At first, I thought my silence meant I was waiting. That, in time, I would find my way back. But as days turned to weeks and weeks to months, I started to wonder — what if I wasn’t lost at all?

I wouldn’t say I’m an atheist. That word feels too final, too certain, and certainty is something I don’t have. But I don’t think I’m a believer either — not in the way I used to be.

What I know is that faith doesn’t just disappear overnight. Even when you stop praying, stop going to church, stop believing in the things you once held sacred, some part of it lingers. Not in devotion, but in the way it shaped you.

It’s in the words that slip out of my mouth without thinking — God, help me, even when I don’t know if He’s listening. It’s in the way my fingers almost move to make the sign of the cross when I pass a church, even though I haven’t stepped inside one in years. It’s in the quiet hesitation before I say out loud that I no longer believe — because what if I’m wrong?

Faith, I’ve realized, is more than just belief. It’s culture. It’s memory. It’s the way I was raised, the way my family still carries it like a second skin. And that’s the thing — I’m not the only one who feels the shift. My family notices, even if they don’t say it outright.

I catch it in the way my mother asks, Are you going to join us for prayer? In the way my father still asks, Are you going to church this Sunday?
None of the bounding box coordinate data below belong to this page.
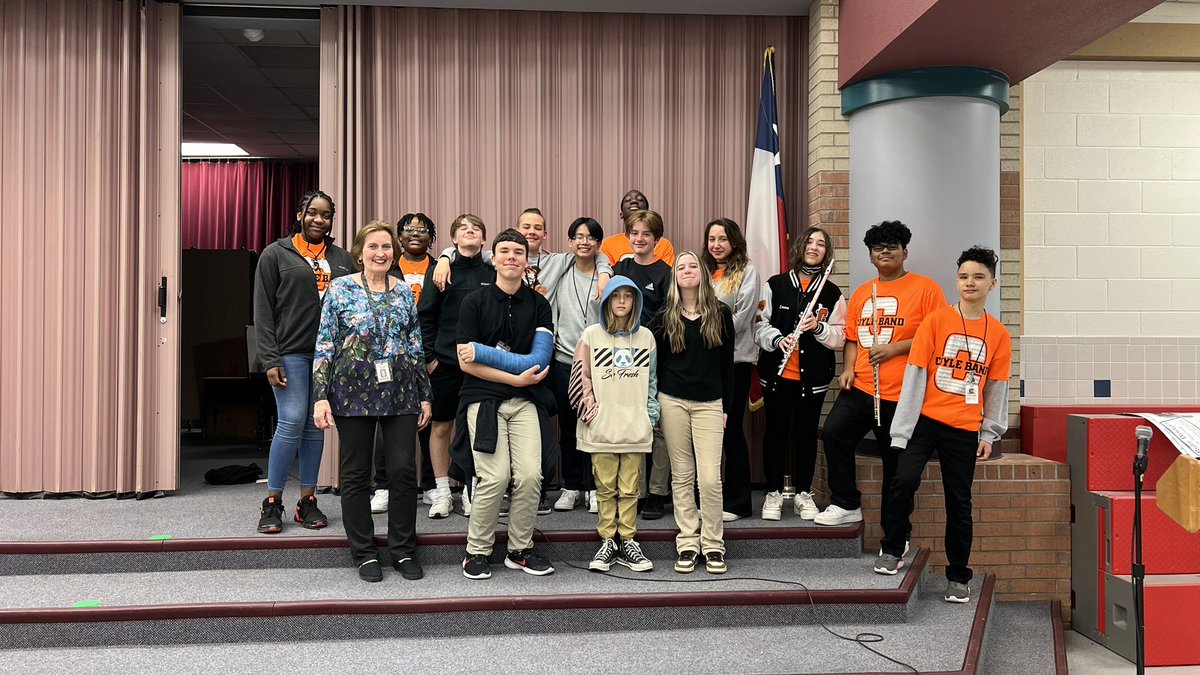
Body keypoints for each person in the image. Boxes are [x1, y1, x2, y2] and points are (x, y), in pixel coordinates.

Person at [434, 208, 613, 515]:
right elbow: (467, 247)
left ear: (544, 235)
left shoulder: (557, 265)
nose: (529, 235)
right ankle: (492, 507)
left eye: (537, 228)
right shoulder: (487, 279)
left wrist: (605, 271)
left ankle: (565, 492)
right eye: (525, 228)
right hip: (494, 385)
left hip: (538, 368)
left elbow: (593, 252)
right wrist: (444, 256)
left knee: (550, 440)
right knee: (499, 467)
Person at [874, 246, 1011, 606]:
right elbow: (915, 375)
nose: (970, 282)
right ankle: (893, 548)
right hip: (925, 423)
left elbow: (996, 388)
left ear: (992, 284)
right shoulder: (936, 321)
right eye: (964, 276)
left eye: (978, 276)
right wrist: (902, 430)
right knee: (903, 481)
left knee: (959, 502)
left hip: (964, 430)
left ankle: (958, 576)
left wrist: (989, 433)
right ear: (956, 281)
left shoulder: (998, 334)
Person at [312, 221, 433, 583]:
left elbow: (415, 346)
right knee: (355, 473)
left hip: (401, 392)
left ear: (394, 253)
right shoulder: (340, 289)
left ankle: (403, 549)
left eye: (386, 247)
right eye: (373, 246)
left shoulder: (404, 292)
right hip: (351, 392)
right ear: (360, 252)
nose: (380, 253)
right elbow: (325, 343)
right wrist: (320, 397)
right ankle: (364, 552)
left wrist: (425, 394)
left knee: (403, 471)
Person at [815, 221, 946, 533]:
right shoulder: (863, 292)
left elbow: (938, 336)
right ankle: (847, 504)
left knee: (895, 463)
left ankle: (895, 535)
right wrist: (848, 369)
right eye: (878, 248)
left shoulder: (926, 288)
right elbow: (851, 339)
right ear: (871, 256)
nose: (884, 252)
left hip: (902, 394)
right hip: (862, 387)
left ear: (905, 252)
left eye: (892, 246)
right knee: (834, 433)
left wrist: (895, 349)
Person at [454, 228, 557, 580]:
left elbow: (539, 360)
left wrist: (488, 357)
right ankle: (476, 551)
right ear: (494, 258)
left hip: (525, 401)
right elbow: (466, 363)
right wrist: (515, 378)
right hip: (483, 399)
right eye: (505, 251)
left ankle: (520, 549)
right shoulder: (474, 302)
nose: (512, 257)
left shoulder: (539, 305)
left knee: (529, 476)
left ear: (527, 261)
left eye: (518, 252)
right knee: (495, 477)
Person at [252, 190, 354, 534]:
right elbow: (263, 309)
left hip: (330, 355)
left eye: (326, 215)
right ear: (300, 215)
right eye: (312, 213)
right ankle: (272, 501)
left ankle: (307, 502)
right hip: (291, 352)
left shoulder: (342, 259)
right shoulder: (276, 253)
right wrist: (270, 358)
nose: (318, 220)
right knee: (292, 420)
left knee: (315, 424)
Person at [754, 227, 846, 521]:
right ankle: (773, 492)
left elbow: (841, 336)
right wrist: (778, 340)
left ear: (826, 252)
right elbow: (759, 324)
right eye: (810, 241)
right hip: (777, 376)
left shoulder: (831, 293)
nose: (814, 247)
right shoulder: (776, 284)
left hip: (813, 380)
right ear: (800, 246)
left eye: (821, 244)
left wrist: (819, 328)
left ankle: (803, 493)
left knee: (806, 436)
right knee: (776, 433)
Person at [652, 252, 735, 575]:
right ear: (674, 277)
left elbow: (728, 365)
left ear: (702, 273)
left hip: (710, 403)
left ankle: (713, 544)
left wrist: (727, 407)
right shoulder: (665, 316)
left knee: (710, 479)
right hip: (672, 401)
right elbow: (656, 365)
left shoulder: (721, 313)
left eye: (692, 266)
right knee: (682, 475)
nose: (687, 271)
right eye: (680, 267)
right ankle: (688, 541)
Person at [571, 277, 659, 572]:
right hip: (603, 425)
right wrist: (591, 412)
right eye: (616, 295)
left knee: (631, 488)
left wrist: (650, 415)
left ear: (636, 301)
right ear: (607, 300)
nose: (622, 301)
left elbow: (652, 382)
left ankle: (628, 541)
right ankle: (608, 540)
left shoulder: (646, 337)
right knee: (605, 487)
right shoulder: (591, 335)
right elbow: (580, 377)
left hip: (635, 425)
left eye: (628, 296)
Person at [418, 214, 494, 519]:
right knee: (441, 427)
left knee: (476, 429)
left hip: (482, 365)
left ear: (483, 239)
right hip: (445, 364)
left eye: (476, 228)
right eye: (463, 228)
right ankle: (442, 492)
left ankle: (469, 491)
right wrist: (430, 360)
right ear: (453, 239)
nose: (470, 231)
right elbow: (425, 316)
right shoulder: (440, 270)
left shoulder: (492, 270)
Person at [371, 213, 437, 516]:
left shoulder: (440, 269)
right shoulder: (386, 267)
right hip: (390, 360)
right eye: (408, 229)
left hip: (431, 359)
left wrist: (433, 357)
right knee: (386, 423)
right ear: (399, 236)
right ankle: (383, 486)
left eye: (422, 230)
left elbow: (447, 316)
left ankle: (432, 485)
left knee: (429, 422)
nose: (415, 234)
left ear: (431, 238)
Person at [613, 210, 673, 520]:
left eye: (646, 234)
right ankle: (635, 491)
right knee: (630, 423)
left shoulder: (665, 273)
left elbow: (669, 317)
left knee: (658, 426)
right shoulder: (620, 268)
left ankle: (658, 492)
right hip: (622, 356)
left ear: (657, 239)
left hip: (657, 354)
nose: (639, 239)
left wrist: (645, 338)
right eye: (634, 233)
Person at [702, 218, 760, 522]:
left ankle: (738, 503)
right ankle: (708, 498)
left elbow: (741, 317)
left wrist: (704, 337)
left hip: (735, 362)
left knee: (731, 430)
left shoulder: (748, 272)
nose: (716, 245)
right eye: (712, 239)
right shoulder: (703, 271)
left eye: (722, 239)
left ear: (734, 241)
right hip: (704, 364)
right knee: (707, 432)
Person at [599, 190, 675, 266]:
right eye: (628, 200)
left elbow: (668, 271)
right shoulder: (608, 244)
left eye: (640, 200)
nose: (634, 201)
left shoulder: (664, 244)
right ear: (621, 214)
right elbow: (606, 271)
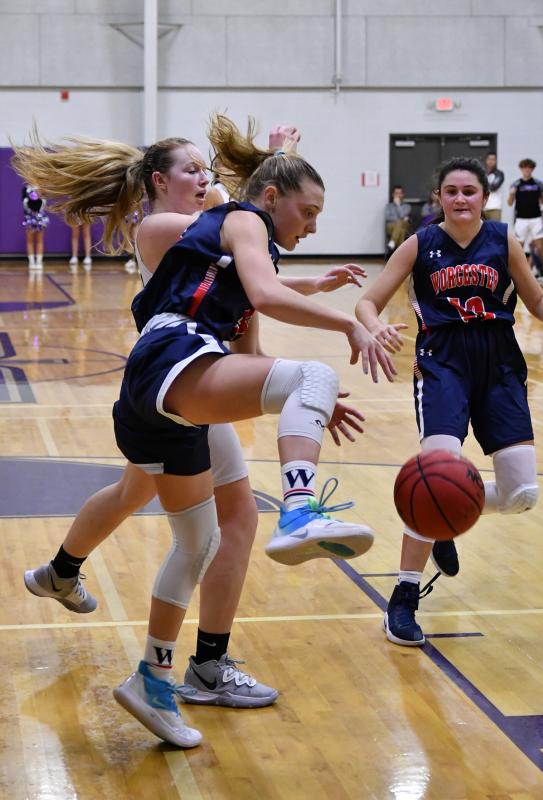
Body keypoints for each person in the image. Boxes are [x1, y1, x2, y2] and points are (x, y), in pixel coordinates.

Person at [14, 116, 389, 748]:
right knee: (304, 389)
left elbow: (251, 301)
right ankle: (297, 514)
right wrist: (274, 169)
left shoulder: (232, 236)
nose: (205, 180)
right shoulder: (163, 225)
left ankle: (155, 672)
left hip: (175, 383)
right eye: (192, 170)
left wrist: (299, 405)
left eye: (207, 171)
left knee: (200, 531)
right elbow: (252, 249)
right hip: (175, 361)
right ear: (159, 182)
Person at [356, 156, 543, 647]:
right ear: (438, 197)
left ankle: (445, 520)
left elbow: (537, 303)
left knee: (523, 494)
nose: (461, 199)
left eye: (470, 191)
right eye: (452, 191)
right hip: (443, 364)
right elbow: (367, 301)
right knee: (436, 469)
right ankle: (404, 593)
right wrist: (373, 325)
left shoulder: (505, 241)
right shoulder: (420, 244)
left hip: (500, 366)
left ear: (485, 197)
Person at [507, 158, 543, 259]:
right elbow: (509, 203)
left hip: (536, 218)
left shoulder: (538, 184)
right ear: (521, 169)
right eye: (525, 168)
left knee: (540, 247)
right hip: (521, 219)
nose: (527, 170)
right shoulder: (516, 184)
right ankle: (518, 272)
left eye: (529, 168)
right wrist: (511, 194)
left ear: (533, 169)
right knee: (519, 247)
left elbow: (542, 200)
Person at [22, 185, 49, 270]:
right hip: (29, 217)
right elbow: (24, 203)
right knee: (30, 240)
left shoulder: (42, 187)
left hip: (40, 217)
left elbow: (44, 202)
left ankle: (39, 261)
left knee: (39, 240)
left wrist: (39, 192)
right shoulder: (25, 189)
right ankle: (31, 262)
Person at [385, 186, 411, 254]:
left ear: (403, 195)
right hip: (391, 226)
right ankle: (400, 254)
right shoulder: (388, 206)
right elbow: (388, 217)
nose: (398, 195)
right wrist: (400, 219)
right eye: (396, 193)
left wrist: (398, 205)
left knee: (401, 225)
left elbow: (402, 215)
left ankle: (392, 242)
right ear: (393, 195)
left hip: (405, 225)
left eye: (400, 193)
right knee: (401, 228)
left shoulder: (407, 206)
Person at [483, 152, 504, 222]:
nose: (491, 161)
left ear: (496, 161)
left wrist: (481, 185)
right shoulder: (482, 173)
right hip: (482, 208)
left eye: (493, 159)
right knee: (483, 231)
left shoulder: (499, 174)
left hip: (494, 207)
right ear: (486, 160)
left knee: (495, 231)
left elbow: (494, 187)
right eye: (489, 159)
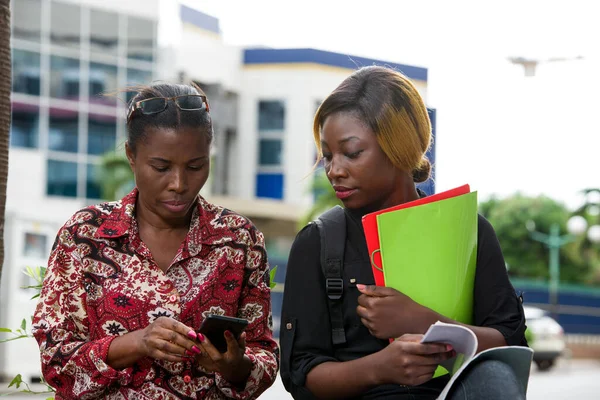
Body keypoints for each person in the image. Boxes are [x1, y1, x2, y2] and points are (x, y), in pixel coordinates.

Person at [280, 66, 528, 400]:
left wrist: (426, 322)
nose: (335, 170)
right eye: (327, 155)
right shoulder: (318, 242)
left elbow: (509, 348)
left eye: (352, 153)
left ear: (400, 147)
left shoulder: (469, 232)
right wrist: (378, 368)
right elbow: (300, 375)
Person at [32, 83, 279, 399]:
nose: (179, 183)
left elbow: (265, 358)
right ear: (131, 156)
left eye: (195, 166)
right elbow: (55, 361)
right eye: (161, 167)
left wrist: (233, 365)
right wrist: (137, 342)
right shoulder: (84, 235)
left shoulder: (239, 240)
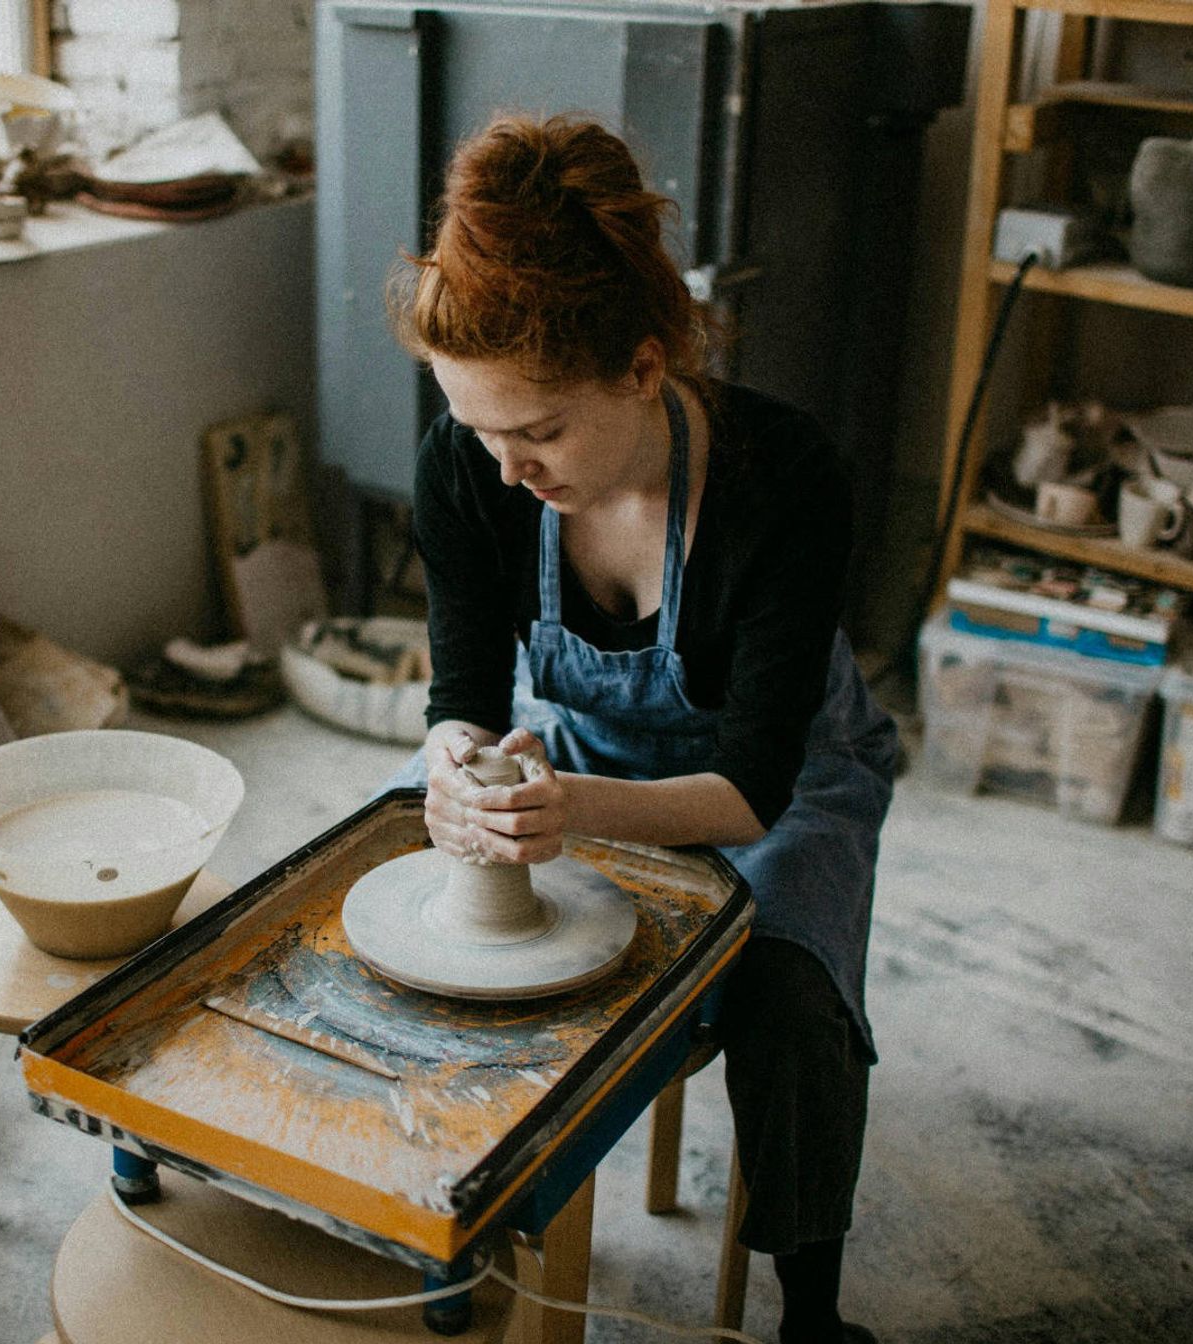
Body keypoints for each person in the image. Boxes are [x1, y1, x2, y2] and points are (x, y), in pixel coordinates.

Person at [383, 113, 899, 1344]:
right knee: (410, 918)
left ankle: (811, 1316)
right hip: (583, 749)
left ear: (645, 365)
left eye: (540, 432)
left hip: (783, 778)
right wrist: (459, 770)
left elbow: (751, 791)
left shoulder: (786, 479)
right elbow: (465, 691)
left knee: (784, 1000)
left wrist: (565, 817)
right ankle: (431, 1213)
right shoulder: (468, 471)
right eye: (478, 428)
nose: (507, 470)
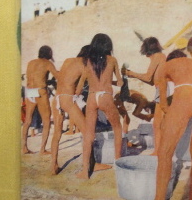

Even though they already know the answer. They never press too hard, never demand explanations. Maybe they’re afraid of what I might say. Maybe they think this is just a phase, that I will find my way back.

I don’t know if I will.

Because the truth is, I don’t know where I stand. I don’t pray, but I don’t mock those who do. I don’t go to church, but I still feel something when I hear gospel music floating through an open window. I don’t know if I believe in God, but sometimes, when I’m alone in the quiet, I wonder if He still believes in me.

Maybe faith is like a language I once spoke fluently but have now forgotten. And maybe — just maybe — I’m not sure whether I want to relearn it or let it fade away completely.